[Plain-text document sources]
:::

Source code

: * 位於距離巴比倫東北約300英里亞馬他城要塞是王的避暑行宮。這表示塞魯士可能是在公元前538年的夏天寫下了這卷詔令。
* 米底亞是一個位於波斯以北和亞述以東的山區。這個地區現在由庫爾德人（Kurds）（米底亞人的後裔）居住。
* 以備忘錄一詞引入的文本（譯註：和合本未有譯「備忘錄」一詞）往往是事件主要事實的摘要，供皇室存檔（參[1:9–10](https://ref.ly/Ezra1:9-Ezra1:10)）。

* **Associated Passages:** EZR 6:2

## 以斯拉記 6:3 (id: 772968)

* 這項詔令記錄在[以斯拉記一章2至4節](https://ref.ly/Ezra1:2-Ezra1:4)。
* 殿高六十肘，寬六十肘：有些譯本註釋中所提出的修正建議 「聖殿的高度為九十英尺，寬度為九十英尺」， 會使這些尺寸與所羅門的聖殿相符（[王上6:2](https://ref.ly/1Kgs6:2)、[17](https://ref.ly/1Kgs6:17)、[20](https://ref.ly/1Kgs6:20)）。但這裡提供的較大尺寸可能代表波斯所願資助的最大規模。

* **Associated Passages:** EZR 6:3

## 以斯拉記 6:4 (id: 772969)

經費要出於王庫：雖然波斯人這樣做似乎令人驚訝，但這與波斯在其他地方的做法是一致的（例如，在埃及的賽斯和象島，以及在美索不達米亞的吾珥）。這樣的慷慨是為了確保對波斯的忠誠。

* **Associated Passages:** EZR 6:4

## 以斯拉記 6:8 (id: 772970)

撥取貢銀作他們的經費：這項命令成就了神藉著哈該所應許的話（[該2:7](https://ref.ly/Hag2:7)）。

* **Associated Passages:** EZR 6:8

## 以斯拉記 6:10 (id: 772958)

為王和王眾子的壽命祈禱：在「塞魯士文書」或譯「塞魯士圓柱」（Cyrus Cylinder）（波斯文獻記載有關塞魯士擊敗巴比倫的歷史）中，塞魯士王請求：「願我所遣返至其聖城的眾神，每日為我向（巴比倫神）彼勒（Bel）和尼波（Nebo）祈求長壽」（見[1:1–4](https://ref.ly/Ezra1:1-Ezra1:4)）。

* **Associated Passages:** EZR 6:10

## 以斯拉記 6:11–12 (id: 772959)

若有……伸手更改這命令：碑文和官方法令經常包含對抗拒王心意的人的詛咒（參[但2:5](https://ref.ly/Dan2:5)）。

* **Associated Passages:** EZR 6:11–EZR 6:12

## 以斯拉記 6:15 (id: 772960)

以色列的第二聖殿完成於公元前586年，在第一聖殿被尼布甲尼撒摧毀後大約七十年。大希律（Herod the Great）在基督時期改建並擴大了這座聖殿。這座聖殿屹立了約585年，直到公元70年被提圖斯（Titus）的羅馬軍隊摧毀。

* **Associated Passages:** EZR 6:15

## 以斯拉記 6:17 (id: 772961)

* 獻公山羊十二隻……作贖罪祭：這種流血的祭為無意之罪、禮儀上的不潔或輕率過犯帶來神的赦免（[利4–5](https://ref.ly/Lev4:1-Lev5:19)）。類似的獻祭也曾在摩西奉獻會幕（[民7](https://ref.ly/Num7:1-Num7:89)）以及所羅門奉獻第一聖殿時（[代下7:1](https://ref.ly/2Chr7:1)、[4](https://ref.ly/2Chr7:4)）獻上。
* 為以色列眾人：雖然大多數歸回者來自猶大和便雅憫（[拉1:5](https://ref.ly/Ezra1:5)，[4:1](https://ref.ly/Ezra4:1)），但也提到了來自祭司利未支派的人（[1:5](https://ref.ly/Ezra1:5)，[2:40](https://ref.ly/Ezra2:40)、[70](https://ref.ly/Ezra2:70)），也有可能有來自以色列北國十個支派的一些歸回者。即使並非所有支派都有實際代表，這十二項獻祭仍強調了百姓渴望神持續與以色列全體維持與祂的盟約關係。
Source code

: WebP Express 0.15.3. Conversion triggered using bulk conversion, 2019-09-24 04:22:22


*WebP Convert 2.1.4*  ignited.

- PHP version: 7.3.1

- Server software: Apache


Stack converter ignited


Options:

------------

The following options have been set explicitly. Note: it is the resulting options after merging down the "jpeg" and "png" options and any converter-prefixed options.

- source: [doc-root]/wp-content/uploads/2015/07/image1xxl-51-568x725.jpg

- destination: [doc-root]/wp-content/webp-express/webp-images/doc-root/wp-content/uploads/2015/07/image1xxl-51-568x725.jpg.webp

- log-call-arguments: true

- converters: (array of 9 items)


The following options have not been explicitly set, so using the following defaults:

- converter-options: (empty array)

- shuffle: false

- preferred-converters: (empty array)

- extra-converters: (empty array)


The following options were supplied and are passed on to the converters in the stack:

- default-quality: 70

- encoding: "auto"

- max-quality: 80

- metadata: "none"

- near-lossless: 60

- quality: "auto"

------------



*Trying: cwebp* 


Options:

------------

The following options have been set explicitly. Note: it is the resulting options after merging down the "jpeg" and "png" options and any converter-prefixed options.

:::

Work task
All lines above from the line with "## 以斯拉記 6:10 (id: 772958)" through the line with "若有……伸手更改這命令：碑文", both included, are to be set down exactly, with nothing else.

Result of the exercise
## 以斯拉記 6:10 (id: 772958)

為王和王眾子的壽命祈禱：在「塞魯士文書」或譯「塞魯士圓柱」（Cyrus Cylinder）（波斯文獻記載有關塞魯士擊敗巴比倫的歷史）中，塞魯士王請求：「願我所遣返至其聖城的眾神，每日為我向（巴比倫神）彼勒（Bel）和尼波（Nebo）祈求長壽」（見[1:1–4](https://ref.ly/Ezra1:1-Ezra1:4)）。

* **Associated Passages:** EZR 6:10

## 以斯拉記 6:11–12 (id: 772959)

若有……伸手更改這命令：碑文和官方法令經常包含對抗拒王心意的人的詛咒（參[但2:5](https://ref.ly/Dan2:5)）。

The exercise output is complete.